Our expert says:
What a sad story ! Before deciding that you "wouldn't want to know" people should at least have asked you what you wanted, rather than deciding for you.
I'm sorry that your shrink has given you either very amateur and unhelpful advice, or advice that was inadequately explained so as to be of use. I don't think that people who show no remorse ( or even some of those who do ) ought to be "forgiven" in the usual sense of the word --- nobody is under any obligation to do anything to make a perpatrator of cruelty feel better.
And its not unusual to feel, as you do, "nothing" rather than hatred or even anger, towards a perpatrator. You have no duty whatever to like him or feel fondness towards him. "Nothing" is a fair choice.
The sense in which I do feel there is value in "forgiving" a perpetrator ( and I wish I could find a better word for it ) is in freeing yourself from being tied by your own bitterness and anger to the perpetrator, setting yourself free to live a full life without them. You need help from a more realistic and wise shrink, to live your own life without pain or bitterness or regret about aspects of it which you cannot change, so you can concentrate on aspects you CAN change.
Considering the further information you provide in your follow-up post, it sounds as though NOBODY involved in the tragic event, neither your father nor the others, were innocent , nor that they intended the tragic outcome that occurred ; and it seems likely they all thought they were doing something right, and probably thought what they were trying to do would be to your benefit. Sadly often in such awful events, nobody turns out to have been entirely innocent or entirely evil.

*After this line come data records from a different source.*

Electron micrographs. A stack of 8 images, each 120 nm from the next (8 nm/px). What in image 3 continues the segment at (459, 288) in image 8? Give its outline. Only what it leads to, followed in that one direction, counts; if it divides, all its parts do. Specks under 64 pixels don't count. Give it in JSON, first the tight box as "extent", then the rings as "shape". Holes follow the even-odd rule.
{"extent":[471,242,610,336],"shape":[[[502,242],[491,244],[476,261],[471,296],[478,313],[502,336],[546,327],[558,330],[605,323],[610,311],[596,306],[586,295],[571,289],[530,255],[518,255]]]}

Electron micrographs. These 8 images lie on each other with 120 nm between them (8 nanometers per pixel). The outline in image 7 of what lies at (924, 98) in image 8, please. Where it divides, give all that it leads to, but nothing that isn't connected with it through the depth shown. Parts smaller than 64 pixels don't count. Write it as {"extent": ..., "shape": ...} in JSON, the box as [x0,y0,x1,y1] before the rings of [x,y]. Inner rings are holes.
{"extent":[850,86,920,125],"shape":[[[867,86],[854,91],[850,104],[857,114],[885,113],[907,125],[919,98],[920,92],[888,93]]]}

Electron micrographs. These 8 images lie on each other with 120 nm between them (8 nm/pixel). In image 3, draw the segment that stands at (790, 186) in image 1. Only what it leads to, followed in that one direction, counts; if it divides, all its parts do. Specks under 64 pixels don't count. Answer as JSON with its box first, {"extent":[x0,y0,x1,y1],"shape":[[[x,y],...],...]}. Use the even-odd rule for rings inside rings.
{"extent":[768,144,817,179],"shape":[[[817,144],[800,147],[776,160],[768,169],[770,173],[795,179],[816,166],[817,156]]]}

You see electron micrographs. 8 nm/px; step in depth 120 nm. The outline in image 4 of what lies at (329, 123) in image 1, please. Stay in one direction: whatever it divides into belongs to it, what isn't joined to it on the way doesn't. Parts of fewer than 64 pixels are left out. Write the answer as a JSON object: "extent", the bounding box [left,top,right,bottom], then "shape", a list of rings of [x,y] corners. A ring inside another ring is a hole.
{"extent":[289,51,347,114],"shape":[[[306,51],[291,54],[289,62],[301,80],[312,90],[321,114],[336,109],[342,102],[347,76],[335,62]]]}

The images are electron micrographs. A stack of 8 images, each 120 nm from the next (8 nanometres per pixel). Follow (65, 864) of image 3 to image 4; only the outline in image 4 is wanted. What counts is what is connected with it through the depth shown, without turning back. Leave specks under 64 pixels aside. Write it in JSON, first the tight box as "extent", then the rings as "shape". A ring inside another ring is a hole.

You will find that there are three types of people who glibly urge others to "forgive" freelly --- (a) perpetrators and their supporters, who want to feel free from any duty of guilt, and free to continue to do as they wish, and to ignore their acts and their consequences ; (b) Holier Than Thou meddlers who themselves have never had anything substantial to need ro forgive, and feel good for telling us how we ought to live our lives ; and (c) a few pathologically disturbed victims locked in profound denial, who feel saintly and enhanced by ostentatiously and publically forgiving a very nasty villain. None of those examples are worthy following.